Ancient astronomers, planetary conjunctions, and epicycles How did ancient astronomers predict planetary conjunctions?  I know they used a system of epicycles to represent the path of planets, but finding the point and time of alignment of two planets still seems like a rather difficult problem.
Supposing just a model system of two planets each with a single epicycle (that is, they have the larger circular orbit and a smaller epicycle sub orbit), how would an ancient astronomer predict conjunctions (where their apparent positions in the sky are identical)?  That is, what algorithm were they using?  Are there any modern methods that make the problem easier (it doesn't seem to be a problem where a heliocentric solar system makes things easier).
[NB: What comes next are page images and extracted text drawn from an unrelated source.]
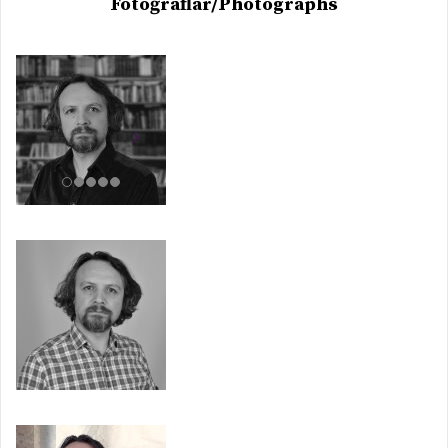
Fotoğraflar/Photographs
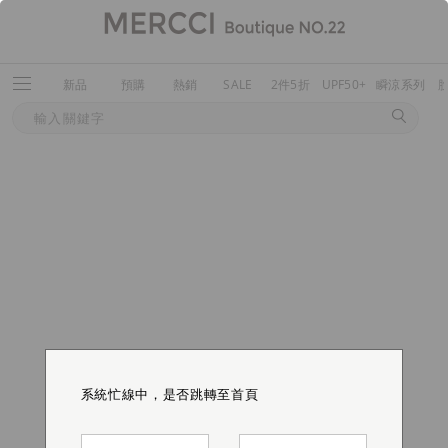
新品
預購
熱銷
SALE
2件5折
UPF50+
瞬涼系列
系統忙線中，是否跳轉至首頁
系統忙線中，是否跳轉至首頁
系統忙線中，是否跳轉至首頁
系統忙線中，是否跳轉至首頁
系統忙線中，是否跳轉至首頁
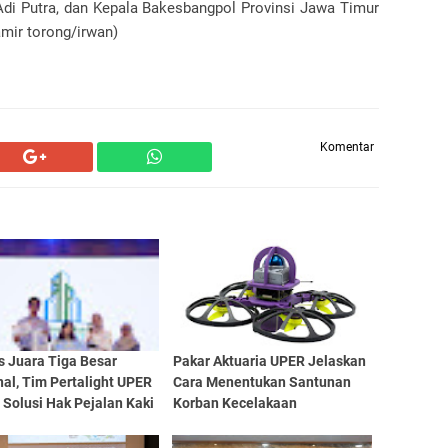
Adi Putra, dan Kepala Bakesbangpol Provinsi Jawa Timur
mir torong/irwan)
Komentar
s Juara Tiga Besar
Pakar Aktuaria UPER Jelaskan
al, Tim Pertalight UPER
Cara Menentukan Santunan
Solusi Hak Pejalan Kaki
Korban Kecelakaan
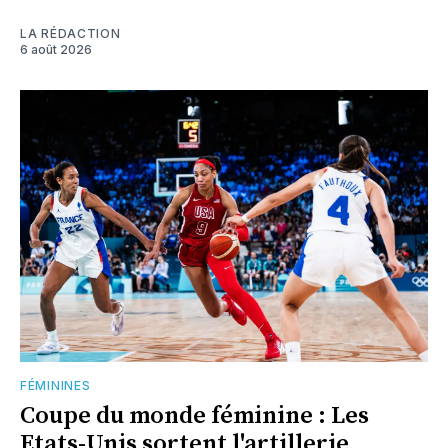
LA RÉDACTION
6 août 2026
FÉMININES
Coupe du monde féminine : Les
Etats-Unis sortent l'artillerie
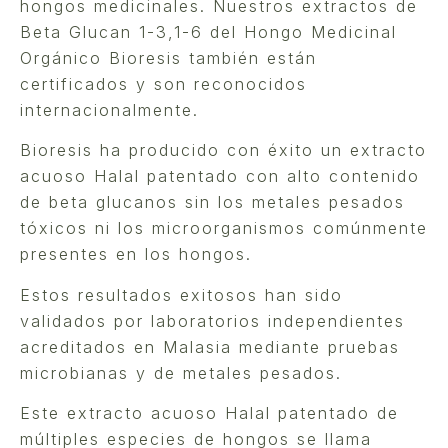
hongos medicinales. Nuestros extractos de
Beta Glucan 1-3,1-6 del Hongo Medicinal
Orgánico Bioresis también están
certificados y son reconocidos
internacionalmente.
Bioresis ha producido con éxito un extracto
acuoso Halal patentado con alto contenido
de beta glucanos sin los metales pesados
tóxicos ni los microorganismos comúnmente
presentes en los hongos.
Estos resultados exitosos han sido
validados por laboratorios independientes
acreditados en Malasia mediante pruebas
microbianas y de metales pesados.
Este extracto acuoso Halal patentado de
múltiples especies de hongos se llama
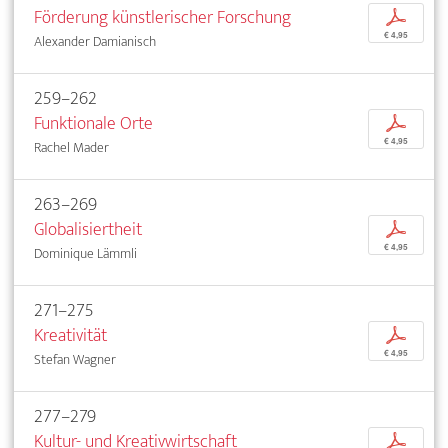
Förderung künstlerischer Forschung
p
€ 4,95
Alexander Damianisch
259–262
Funktionale Orte
p
€ 4,95
Rachel Mader
263–269
Globalisiertheit
p
€ 4,95
Dominique Lämmli
271–275
Kreativität
p
€ 4,95
Stefan Wagner
277–279
Kultur- und Kreativwirtschaft
p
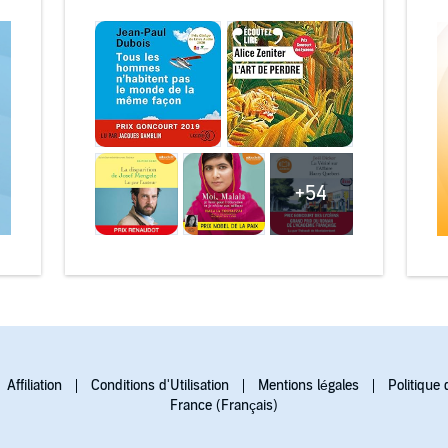
+54
Affiliation
Conditions d'Utilisation
Mentions légales
Politique 
France (Français)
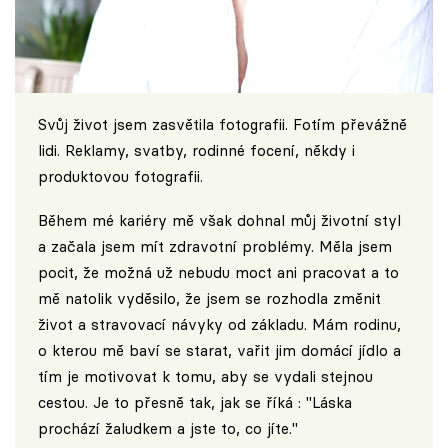
Svůj život jsem zasvětila fotografii. Fotím převážně
lidi. Reklamy, svatby, rodinné focení, někdy i
produktovou fotografii.
Během mé kariéry mě však dohnal můj životní styl
a začala jsem mít zdravotní problémy. Měla jsem
pocit, že možná už nebudu moct ani pracovat a to
mě natolik vyděsilo, že jsem se rozhodla změnit
život a stravovací návyky od základu. Mám rodinu,
o kterou mě baví se starat, vařit jim domácí jídlo a
tím je motivovat k tomu, aby se vydali stejnou
cestou. Je to přesně tak, jak se říká : "Láska
prochází žaludkem a jste to, co jíte."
I'm guessing that ancient mathematicians just had a lot of spare time to crunch numbers, and the algorithm was basically something primitive and numeric.  But I wonder if there's any clever mathematics involved, since there was at least 1000 years of smart guys working on the problem.
 A: As explained in Wikipedia "Babylonian astronomers had developed arithmetical techniques for calculating astronomical phenomena and Greek astronomers such as Hipparchus had produced geometric models for calculating celestial motions". The oldest Astronomical Tables known were the Babylonian clay tablets which contained the future "Pythagorean theorem", the solar and lunar eclipses, the length of the year with an error of 0.001% only and so on. Hipparcus and the Greeks borrowed much from the Babylonians as well as Ptolemy after them. Ptolemy's very precise observations appeared in his famous Almagest (all the trigonometry required was in his books) and these precise tables were only superseded in 1551 by Kepler's Rudolphine Tables using Brahe's as well as his own observations and computations (reinterpreted with his three laws and introducing the recent logarithms). Of course exact Astrologic predictions required such tables! ;-) Titles of Ptolemy's book are revealing. 
Concerning the Greeks some centuries B.C. they could have used the very interesting (Angela and pedja's link) Antikythera and other mechanisms.